In June 2020 US Trade Representative Robert Lighthizer announced that in reaction to the perceived imbalance of WTO commitments the administration planned to “reset” US tariffs, which are now bound at an average of 3.4 percent as a result of decades of negotiations in the GATT, to raise them to levels reciprocal to the high tariffs of major trading partners – meaning the more advanced developing countries. If implemented, this would have threatened a reversion to the catastrophic trade policies of the 1930s.

The need for serious reform of the WTO is generally accepted, but there is no common ground as to which elements of WTO rules need reform. The USA, the EU and Japan have jointly proposed strong new rules to discipline the activities of State-owned enterprises and the industrial subsidies with which they have been associated, particularly in China. Developed countries have also proposed limiting the eligibility of advanced developing countries to benefit from development flexibilities. China has proposed to limit the use of agricultural subsidies by developed countries. None of these have been accepted.

China’s accession to the WTO in 2001, followed by that of Russia in 2012, was seen by many as the victory of the rules-based liberal world order that assumes the existence of free market-oriented economies. The first ten years of China’s membership appeared to confirm its commitment to convergence with the rules-based market economy. These hopes have been disappointed by China’s formal espousal in 2012, as an alternative to the liberal global order, of a “new era” of “socialism with Chinese characteristics”, with expanded state ownership and control and intervention by the Chinese Communist Party. The EU has stated that China has failed to transform into a market economy as expected at the time of its accession and that the resulting competitive distortions cannot be sufficiently addressed by current WTO rules. This is also the US position. The EU sees the election of Mr. Biden as an opportunity for closer transatlantic cooperation on all aspects of WTO reform and in facing the growing influence of China.

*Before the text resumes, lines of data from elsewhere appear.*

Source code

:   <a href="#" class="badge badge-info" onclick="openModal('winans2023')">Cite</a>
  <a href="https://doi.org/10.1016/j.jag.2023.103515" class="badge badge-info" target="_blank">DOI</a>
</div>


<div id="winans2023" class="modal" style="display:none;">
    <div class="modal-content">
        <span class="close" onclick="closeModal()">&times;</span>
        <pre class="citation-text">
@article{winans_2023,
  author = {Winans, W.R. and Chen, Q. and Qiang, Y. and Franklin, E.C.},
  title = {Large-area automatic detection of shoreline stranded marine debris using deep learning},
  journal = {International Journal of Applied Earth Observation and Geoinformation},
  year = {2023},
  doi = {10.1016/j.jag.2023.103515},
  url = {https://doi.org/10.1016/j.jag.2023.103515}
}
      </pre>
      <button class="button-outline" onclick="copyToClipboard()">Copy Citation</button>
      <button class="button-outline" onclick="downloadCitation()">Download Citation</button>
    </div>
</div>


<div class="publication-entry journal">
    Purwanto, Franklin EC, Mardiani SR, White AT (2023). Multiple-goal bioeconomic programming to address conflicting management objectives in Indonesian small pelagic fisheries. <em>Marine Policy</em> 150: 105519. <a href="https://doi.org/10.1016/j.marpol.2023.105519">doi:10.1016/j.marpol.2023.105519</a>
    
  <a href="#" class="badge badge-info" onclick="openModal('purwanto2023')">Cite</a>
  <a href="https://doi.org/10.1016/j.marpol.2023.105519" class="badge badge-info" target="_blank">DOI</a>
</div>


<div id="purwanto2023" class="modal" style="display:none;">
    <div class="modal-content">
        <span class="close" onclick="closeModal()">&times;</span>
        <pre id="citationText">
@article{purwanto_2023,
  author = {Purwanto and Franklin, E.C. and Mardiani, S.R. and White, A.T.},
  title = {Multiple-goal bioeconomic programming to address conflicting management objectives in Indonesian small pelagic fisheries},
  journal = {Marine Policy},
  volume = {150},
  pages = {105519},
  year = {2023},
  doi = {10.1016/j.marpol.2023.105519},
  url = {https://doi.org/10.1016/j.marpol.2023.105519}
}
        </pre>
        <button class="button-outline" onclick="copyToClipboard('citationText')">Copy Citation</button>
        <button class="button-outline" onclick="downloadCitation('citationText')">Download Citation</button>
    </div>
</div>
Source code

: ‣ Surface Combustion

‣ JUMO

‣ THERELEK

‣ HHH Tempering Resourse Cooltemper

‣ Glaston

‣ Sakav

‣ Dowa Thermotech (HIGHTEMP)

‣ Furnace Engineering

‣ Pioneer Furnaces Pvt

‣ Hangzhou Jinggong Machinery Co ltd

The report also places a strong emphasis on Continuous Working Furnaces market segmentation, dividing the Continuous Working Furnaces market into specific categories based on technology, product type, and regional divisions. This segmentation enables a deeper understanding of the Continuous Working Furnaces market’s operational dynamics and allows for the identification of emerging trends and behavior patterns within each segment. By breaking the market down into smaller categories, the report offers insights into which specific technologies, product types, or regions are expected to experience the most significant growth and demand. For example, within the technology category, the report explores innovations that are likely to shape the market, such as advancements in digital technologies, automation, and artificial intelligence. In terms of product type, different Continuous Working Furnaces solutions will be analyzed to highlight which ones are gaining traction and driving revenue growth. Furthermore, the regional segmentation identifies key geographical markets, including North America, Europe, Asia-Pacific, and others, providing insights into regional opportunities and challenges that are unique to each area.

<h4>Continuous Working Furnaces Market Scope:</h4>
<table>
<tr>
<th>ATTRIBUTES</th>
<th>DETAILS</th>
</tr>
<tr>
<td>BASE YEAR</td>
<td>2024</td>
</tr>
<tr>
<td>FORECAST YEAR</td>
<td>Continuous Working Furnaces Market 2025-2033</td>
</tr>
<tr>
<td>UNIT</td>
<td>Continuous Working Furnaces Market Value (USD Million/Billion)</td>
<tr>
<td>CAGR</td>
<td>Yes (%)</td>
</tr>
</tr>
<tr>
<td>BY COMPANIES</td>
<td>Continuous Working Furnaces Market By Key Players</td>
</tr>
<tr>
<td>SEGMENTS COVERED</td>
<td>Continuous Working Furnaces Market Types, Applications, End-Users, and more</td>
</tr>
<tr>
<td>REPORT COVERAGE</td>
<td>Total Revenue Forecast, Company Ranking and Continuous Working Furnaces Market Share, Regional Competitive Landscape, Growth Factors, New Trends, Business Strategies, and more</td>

There is no doubt that the WTO is deeply in need of leadership and engagement from the United States. President Biden started well by lifting the US veto on the appointment of the new WTO Director-General, Dr Ngozi Okonjo-Iweala, the first woman and the first African Director-General. He has also indicated US support for the proposal by India and South Africa for a temporary waiver from certain obligations under the WTO Agreement on intellectual property rights, to facilitate treatment of Covid-19, which the USA, along with the EU, Japan, the UK and other developed countries, has hitherto opposed. But he has not yet indicated willingness to reinstate the Appellate Body or to rescind or recast the import duties imposed by President Trump on “national security” grounds.

However, much will depend on the US estimate of the WTO’s value as a forum in which to deal with China and other countries where “state capitalism” plays a central role. If it is decided that the transactional bilateral approach to China espoused by Mr. Trump remains the first preference, the WTO is likely to remain in the doldrums. The post-1945 international order will be the worse for that.